While it is unfamiliar to new developers, building on top of ZODB is hugely beneficial to Plone. Semi-structured content management data just doesn't map well to relational databases. That said, by reducing our expectations on content types, it should become easier for add ons to integrate relational database backed content into Plone.

Tools

The various tools should become utilities and views. Most of them need not be persistent as settings can be stored with plone.registry.

Portlets and Viewlets

Portlets and viewlets are powerful concepts but they have proved a difficult stumbling block for new developers. The Deco project is working increased layout flexibility for content editors. It also makes it much easier to create dynamic page fragments in the form of 'tiles'. These will replace portlets and most current uses of viewlets.

Python 3

Plone will not be an early adopter of Python 3 - there are too many dependencies which must be ported first. In three to five years time though, we will have to have made the move.

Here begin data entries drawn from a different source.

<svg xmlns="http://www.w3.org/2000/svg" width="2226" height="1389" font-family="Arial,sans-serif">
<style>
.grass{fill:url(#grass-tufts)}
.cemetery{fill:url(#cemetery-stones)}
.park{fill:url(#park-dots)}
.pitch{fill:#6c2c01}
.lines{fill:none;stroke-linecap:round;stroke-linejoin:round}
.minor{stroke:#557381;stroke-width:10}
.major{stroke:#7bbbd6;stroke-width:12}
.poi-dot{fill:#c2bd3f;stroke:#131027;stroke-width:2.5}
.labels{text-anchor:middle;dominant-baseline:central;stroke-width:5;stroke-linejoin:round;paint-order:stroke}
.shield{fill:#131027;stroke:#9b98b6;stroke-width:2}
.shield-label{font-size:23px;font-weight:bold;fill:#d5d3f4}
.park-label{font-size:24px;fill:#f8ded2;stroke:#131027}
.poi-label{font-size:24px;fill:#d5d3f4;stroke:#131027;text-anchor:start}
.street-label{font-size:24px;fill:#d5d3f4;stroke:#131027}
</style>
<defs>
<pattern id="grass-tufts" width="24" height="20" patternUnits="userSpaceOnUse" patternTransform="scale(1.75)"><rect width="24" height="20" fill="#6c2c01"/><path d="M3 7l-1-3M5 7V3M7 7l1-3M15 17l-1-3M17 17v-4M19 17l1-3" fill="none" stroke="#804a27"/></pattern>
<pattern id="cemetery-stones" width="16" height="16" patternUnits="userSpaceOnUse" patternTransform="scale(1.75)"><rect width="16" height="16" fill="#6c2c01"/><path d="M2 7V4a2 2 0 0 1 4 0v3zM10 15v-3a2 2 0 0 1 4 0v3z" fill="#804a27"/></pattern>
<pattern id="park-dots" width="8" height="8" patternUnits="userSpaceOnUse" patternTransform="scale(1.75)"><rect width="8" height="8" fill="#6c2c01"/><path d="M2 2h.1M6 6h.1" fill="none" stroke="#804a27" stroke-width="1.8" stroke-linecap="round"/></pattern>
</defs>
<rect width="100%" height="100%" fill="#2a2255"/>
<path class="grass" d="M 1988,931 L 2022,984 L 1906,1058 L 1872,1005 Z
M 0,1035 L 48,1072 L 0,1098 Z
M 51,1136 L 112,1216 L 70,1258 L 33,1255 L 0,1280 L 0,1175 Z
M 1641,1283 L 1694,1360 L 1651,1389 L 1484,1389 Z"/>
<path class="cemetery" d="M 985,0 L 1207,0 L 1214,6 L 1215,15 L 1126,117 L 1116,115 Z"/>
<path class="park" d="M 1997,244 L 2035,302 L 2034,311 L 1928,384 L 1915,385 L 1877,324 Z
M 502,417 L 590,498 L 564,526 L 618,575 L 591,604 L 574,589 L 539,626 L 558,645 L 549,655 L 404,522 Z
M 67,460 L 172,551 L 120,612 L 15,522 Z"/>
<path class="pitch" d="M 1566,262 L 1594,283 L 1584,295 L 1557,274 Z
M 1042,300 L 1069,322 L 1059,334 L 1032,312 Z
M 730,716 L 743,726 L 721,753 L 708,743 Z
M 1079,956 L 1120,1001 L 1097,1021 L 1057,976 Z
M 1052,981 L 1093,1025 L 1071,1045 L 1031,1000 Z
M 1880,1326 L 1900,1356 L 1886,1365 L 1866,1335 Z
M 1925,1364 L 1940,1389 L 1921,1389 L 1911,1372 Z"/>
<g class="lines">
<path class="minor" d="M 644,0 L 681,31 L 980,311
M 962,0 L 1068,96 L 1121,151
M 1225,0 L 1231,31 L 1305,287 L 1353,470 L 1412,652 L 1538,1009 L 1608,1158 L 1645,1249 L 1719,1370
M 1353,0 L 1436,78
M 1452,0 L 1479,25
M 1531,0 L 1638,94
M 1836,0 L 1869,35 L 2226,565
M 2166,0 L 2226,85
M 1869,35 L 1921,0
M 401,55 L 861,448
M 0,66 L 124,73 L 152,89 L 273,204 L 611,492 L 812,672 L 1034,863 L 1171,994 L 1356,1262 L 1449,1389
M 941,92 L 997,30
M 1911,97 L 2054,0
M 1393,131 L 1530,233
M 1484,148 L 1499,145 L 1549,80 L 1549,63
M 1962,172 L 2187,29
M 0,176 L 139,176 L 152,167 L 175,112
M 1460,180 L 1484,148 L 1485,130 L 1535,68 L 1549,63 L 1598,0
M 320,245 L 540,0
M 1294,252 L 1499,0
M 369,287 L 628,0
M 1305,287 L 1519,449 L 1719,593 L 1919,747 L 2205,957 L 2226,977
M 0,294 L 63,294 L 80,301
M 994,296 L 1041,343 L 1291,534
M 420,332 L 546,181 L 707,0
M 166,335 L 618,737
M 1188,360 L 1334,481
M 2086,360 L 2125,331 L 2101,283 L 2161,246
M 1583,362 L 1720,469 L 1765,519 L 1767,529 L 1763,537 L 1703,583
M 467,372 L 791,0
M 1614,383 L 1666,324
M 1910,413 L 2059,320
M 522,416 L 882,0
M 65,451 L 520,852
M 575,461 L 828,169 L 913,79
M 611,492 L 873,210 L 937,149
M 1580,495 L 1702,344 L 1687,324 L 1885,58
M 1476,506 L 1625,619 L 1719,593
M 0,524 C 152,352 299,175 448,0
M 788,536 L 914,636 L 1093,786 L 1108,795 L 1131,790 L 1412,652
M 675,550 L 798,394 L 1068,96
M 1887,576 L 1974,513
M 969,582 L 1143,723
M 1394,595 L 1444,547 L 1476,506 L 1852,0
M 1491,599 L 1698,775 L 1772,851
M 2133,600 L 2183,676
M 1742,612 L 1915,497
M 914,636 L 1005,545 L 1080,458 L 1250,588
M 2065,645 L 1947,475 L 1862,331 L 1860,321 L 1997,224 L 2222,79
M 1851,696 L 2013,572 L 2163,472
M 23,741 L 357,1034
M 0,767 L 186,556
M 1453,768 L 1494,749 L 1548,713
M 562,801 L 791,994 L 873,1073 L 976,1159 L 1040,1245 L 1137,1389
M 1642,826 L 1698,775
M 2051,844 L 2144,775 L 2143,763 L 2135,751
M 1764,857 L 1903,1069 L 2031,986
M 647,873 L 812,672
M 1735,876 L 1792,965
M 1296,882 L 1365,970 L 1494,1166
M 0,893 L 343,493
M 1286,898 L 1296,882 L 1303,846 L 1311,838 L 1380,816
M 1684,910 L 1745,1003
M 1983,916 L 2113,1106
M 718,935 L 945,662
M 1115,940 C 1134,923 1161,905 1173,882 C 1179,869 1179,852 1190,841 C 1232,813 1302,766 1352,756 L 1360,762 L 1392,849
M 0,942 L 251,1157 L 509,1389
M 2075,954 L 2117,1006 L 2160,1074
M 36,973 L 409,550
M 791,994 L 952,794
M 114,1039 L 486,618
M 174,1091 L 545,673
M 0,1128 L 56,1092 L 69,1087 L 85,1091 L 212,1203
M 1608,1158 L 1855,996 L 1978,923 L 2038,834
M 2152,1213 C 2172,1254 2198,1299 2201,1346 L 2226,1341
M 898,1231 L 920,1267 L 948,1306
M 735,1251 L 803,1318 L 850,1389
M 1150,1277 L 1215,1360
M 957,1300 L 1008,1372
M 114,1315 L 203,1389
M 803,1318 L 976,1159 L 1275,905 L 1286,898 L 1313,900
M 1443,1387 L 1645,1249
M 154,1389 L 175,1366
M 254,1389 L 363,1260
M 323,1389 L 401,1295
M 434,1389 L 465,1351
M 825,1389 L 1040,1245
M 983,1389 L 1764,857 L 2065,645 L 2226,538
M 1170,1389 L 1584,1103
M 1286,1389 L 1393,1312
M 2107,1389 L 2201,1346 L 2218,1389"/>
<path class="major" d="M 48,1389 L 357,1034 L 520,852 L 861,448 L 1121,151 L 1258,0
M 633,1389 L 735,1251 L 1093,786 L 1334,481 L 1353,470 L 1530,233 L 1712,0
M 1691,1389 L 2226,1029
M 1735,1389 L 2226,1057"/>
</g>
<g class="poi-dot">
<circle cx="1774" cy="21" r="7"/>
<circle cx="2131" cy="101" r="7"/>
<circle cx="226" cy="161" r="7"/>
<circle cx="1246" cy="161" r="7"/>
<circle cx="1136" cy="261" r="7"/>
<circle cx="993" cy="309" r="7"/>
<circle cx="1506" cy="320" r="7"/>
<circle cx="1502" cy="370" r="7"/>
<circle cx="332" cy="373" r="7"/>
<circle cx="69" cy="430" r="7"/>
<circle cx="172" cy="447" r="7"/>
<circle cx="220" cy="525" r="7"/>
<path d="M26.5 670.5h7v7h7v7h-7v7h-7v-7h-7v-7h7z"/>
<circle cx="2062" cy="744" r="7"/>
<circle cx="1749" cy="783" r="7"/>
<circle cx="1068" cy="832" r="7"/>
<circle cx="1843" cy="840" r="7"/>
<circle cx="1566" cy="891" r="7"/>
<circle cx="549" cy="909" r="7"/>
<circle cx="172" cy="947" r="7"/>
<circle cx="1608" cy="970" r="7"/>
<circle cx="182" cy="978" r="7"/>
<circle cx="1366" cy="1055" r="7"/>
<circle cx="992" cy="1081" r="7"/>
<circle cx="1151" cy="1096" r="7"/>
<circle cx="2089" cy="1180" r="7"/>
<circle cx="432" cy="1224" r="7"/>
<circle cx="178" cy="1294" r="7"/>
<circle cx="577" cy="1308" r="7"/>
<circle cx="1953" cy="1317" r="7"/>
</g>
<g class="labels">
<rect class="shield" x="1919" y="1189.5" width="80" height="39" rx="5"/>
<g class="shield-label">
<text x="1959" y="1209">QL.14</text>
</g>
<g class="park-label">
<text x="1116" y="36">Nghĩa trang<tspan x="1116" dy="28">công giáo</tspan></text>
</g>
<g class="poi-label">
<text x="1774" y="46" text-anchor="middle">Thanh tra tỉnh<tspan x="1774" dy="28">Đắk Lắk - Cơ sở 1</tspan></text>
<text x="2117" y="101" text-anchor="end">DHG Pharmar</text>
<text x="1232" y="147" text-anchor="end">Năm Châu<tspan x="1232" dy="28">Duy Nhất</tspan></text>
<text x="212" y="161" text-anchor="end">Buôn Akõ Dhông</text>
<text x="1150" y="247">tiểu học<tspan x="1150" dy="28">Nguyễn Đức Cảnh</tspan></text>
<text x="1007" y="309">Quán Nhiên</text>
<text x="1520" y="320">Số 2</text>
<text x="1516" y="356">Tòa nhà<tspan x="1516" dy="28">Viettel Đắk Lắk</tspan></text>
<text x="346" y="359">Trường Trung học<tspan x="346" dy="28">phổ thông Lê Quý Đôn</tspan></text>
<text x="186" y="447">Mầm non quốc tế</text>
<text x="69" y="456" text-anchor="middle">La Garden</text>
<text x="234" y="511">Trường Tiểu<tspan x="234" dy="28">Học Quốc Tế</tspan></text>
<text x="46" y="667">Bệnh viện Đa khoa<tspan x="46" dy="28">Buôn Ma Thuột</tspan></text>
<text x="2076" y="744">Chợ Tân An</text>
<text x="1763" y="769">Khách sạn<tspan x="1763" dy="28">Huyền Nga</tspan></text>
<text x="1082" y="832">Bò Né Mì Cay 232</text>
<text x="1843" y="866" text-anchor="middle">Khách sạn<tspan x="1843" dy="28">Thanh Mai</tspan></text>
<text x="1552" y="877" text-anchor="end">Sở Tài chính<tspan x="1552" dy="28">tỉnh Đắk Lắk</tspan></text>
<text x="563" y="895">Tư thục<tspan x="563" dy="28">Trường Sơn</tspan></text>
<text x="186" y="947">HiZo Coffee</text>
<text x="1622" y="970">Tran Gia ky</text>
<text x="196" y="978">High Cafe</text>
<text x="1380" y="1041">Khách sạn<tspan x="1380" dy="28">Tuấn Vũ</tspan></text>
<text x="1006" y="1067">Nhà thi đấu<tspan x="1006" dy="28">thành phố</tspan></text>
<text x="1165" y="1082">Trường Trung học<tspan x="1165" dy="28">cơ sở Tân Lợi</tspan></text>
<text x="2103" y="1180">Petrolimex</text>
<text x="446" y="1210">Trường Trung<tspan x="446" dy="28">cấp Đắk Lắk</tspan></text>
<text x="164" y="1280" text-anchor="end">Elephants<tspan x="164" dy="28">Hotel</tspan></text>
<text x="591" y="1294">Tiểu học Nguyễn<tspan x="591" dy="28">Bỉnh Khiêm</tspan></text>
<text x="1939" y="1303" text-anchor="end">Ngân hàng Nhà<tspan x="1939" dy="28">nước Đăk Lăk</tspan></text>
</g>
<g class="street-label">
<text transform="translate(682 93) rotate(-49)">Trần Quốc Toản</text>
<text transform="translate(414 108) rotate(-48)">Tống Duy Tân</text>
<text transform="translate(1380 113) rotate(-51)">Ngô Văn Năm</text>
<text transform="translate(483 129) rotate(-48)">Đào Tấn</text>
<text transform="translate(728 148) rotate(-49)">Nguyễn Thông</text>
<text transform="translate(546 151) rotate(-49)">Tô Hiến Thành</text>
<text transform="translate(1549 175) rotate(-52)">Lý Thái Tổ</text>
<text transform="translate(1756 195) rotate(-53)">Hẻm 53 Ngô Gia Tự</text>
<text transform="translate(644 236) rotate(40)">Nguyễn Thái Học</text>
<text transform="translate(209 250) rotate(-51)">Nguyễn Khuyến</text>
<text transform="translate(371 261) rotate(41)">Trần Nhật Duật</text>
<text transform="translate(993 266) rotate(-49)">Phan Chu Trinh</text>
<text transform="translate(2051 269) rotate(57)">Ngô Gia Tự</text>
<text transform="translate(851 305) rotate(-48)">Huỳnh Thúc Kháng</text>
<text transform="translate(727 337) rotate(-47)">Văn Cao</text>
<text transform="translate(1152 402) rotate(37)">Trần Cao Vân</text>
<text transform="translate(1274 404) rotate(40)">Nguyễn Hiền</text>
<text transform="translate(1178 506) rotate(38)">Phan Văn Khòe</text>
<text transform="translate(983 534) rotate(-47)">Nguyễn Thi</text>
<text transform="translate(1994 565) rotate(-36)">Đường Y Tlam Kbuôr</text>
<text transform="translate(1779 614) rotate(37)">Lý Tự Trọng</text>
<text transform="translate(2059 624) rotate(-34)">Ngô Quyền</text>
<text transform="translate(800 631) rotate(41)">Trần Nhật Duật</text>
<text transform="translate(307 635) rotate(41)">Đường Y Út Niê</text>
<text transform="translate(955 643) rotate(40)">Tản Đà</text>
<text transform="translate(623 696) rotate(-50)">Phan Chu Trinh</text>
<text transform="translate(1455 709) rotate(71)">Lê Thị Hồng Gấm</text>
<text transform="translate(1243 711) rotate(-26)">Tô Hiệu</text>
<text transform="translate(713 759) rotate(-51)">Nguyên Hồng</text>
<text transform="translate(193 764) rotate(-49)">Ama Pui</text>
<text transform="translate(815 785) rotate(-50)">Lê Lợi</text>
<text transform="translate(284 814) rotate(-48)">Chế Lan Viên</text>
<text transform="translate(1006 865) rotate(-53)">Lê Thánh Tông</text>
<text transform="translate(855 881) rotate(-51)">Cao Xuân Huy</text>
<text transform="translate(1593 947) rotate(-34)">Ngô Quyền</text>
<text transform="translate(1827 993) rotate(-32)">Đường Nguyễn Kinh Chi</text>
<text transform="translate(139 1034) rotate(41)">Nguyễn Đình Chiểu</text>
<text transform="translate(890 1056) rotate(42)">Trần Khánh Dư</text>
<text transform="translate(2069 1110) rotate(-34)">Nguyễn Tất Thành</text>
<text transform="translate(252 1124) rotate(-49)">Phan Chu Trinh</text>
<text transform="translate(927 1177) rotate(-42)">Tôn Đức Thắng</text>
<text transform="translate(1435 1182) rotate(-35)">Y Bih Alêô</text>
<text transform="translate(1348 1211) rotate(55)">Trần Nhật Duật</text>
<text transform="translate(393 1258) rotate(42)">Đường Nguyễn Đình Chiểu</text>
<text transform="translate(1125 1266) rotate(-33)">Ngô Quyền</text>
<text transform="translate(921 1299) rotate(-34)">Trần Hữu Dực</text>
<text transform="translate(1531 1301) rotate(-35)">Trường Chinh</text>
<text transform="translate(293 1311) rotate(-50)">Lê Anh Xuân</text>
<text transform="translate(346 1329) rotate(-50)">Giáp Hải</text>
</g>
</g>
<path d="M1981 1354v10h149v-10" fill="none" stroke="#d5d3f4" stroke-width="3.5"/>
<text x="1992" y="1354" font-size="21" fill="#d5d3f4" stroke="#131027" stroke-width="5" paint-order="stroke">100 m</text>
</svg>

It seems likely that there will be others to help the ZTK porting effort, but little interest in porting Zope2. For the time being then, our focus should be on progressively removing our Zope2 baggage and reducing our dependencies so that our porting effort will be simpler.

It is unlikely that Plone will be able to support both Python 2 and Python 3 concurrently - there will be just too much code.

WSGI

WSGI capability will be in Zope 2.13 / Plone 4.1 and while it will certainly be considered experimental rather than supported at first, we can expect people to gain experience with it over the 4.x series. If all goes well, we will then be able to require WSGI for 5.0.

Various components should be move out of Plone and into the WSGI pipeline. This should allow us to share code with other projects. Prime contenders for this are Authentication and Resource Registries.

Theming

Plone 5 will see plone.app.theming, the integration of Diazo (XDV) and plone.resource, become the default theming system. plone.resource allows themes to be packaged as simple zip files rather than python eggs. The Diazo (XDV) theming engine enables themes to be created without reference to the various markup generating technologies which make up a Plone page.